С развитием психологии и педагогики к нам постепенно начало приходить понимание того, что дети тоже люди. Мы все помним рассказы бабушек о том, как раньше было нормой пороть детей, как в избе мал, мала, меньше и все на одной пятилетней девочке висят. Тогда, понятное дело, с детскими чувствами не считались, вообще не допускалась мысль, что дети что-то там чувствуют.
Наши родители были уже куда более осознанными. Они читали Спока (ну да, та ещё осознанность, но всё же), кормили нас по часам и пеленали, чтобы выправить ножки. Они пытались вырабатывать у нас правильное поведение, вбивать в голову гуманистические идеалы, они пытались формировать у нас уважение, заботу о братьях и сёстрах. Всё это конечно происходило через пень колоду, но это был шаг. Шаг в сторону детей.

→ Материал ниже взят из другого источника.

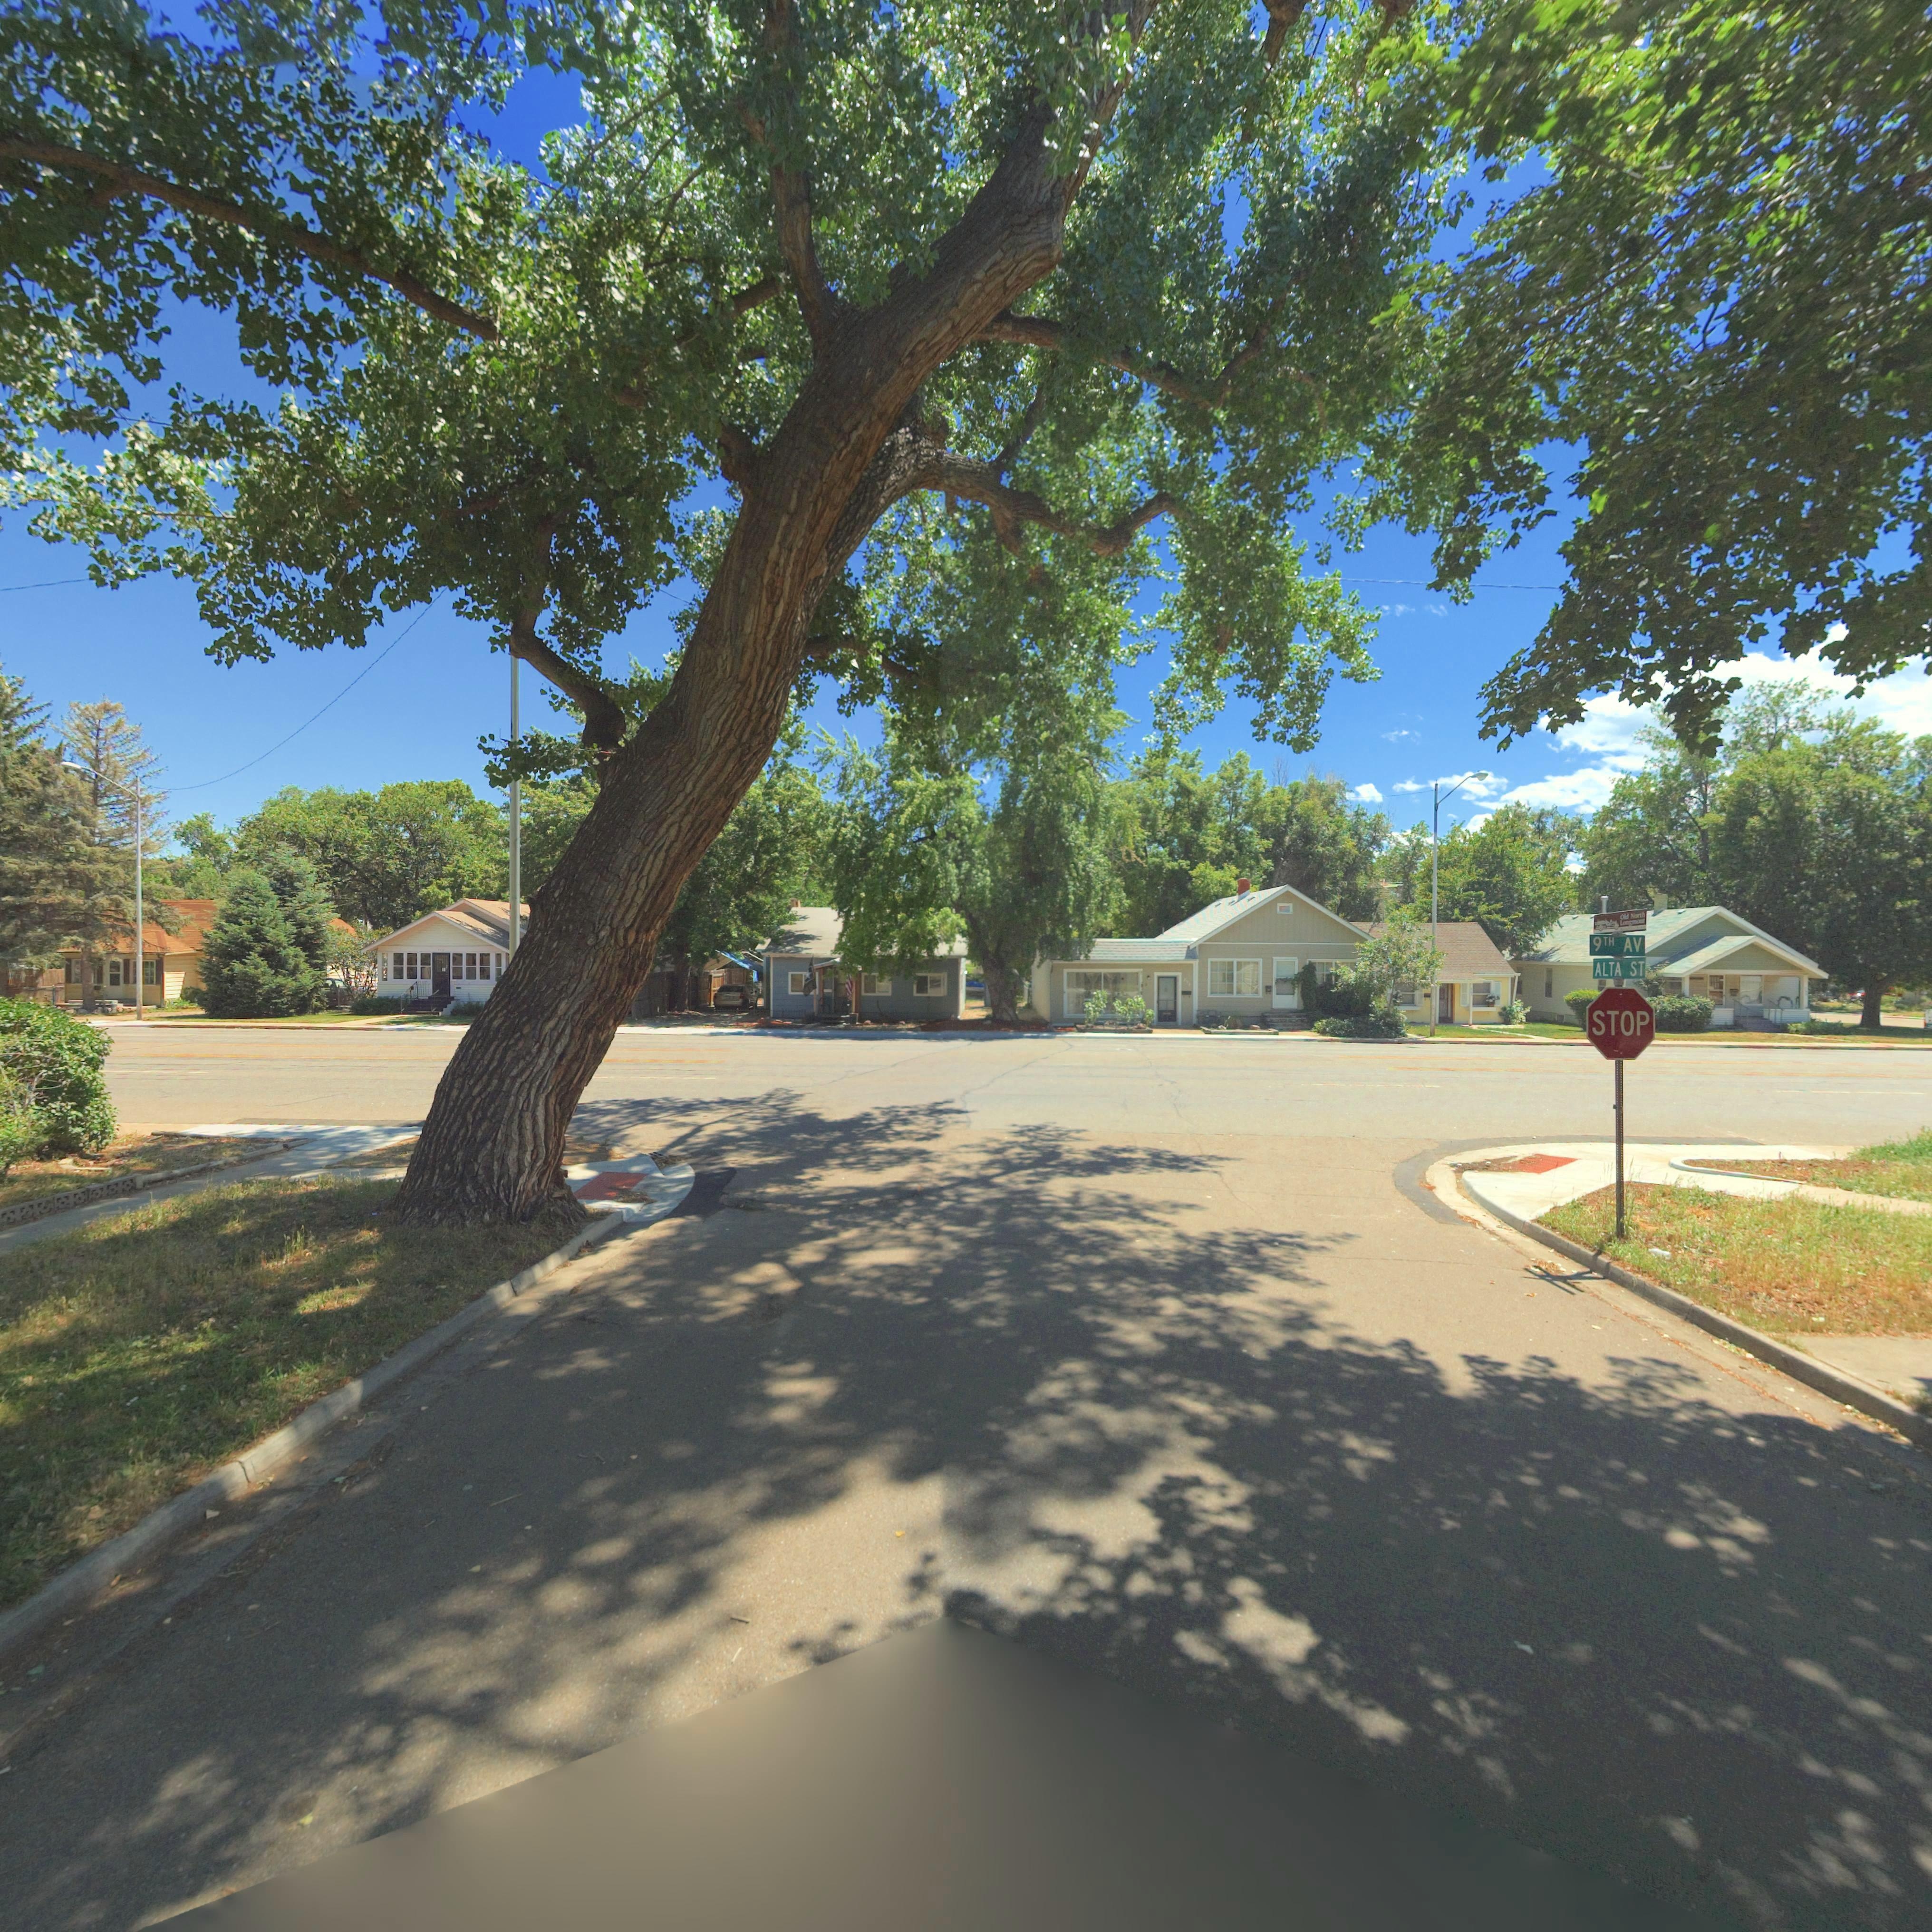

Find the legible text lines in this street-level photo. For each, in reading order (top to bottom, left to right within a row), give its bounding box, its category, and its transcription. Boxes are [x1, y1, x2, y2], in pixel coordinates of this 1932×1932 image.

И сегодня есть мы – поколение родителей, перепрыгнувшее через себя и вложившее всё, что у нас есть внутри в своих детей. Мы безраздельно отдаём им время, силы и душу. Мы знаем последние педагогические и психологические тенденции, умеем их применять и щедро дарим детям. Контейнирование, активное слушанье, я-сообщения, экологичная поддержка. Благодаря нашим собственным травмам, мы стали неистово бережными со своими детьми. Именно неистово…
И иногда случается так, что из такого прекрасного и любящего порыва, мы забираем у детей их самость – способность справляться с собой, опыт узнавания себя. Я до ужаса боялась слёз своего старшего сына. Когда он плакал, внутри меня выл и страдал мой внутренний ребёнок. Я неслась к своему сыну и делала всё, чтобы он снова повеселел. Я не могла позволить ему встретиться с его детским горем, столкнуться с несовершенством мира, позволить ему пережить обиду. Я была твёрдо убеждена, что он не справится, что разрушится и будет ранен также глубоко, как я в своё время. Порыв прекрасный и наполненный любовью, только вот результат трагический – мой сын тогда так и не научился иметь дело со своим горем и собственной болью, не отрастил своих опор в этом, потому что весь труд по работе с тяжёлыми чувствами взяла на себя я. В этом нет моей вины, потому что на тот момент я сама ещё не умела себя поддерживать, разрывающееся от боли и вины сердце толкало меня спасать ребёнка, чтобы прекратить его боль и заодно обезболить и саму себя.
Со вторым сыном всё оказалось легче, отчасти потому что у меня не было сил так сильно включаться в него. Ему приходилось расти РЯДОМ со мной, а не ВНУТРИ МЕНЯ. Он плакал, а я говорила: «Я рядом, если тебе нужна поддержка, подходи – пожалею». У меня не было сил на проговаривание чувств, на качественное контейнирование и ещё на чёрт знает что. У меня были силы, чтобы тупо выдерживать. Сцепить зубы, не наорать, а побыть рядом, тупить в телефон и ждать пока моего ребёнка разносит на куски от истерики. На улице я виновато хватало его подмышку и огородами уходила от общественного преследования. Благодаря терапии у меня уже было достаточно сил, чтобы выдержать его кризисы, но не было совершенно никаких ресурсов, чтобы лечить и брать на себя его боль. Сама того не ведая, я обнажала свою беспомощность рядом с ребёнком, отдавая в его детские ручки ответственность за его собственные чувства, давая ему свободу, чтобы их прожить, прокричать и отплакать, и снова жить.
Навык справляться с собой берётся в свободе быть собой рядом со своим взрослым. Когда ты можешь полностью погрузиться в своё детское горе, обиду, ненависть и жить их всем телом, а на горизонте маяком будет светить стабильный взрослый, который всегда тебя ждёт в свои объятия. Умение не забирать у детей этот опыт, не пытаться жить за них их чувства, помогает им расти, а нам – взрослым мудреть. Это не значит, что нужно срочно похерить все наши богатые знания о детской психологии, это о том, чтобы применять их тогда, когда у нас есть силы их давать, а у детей появляется необходимость их брать.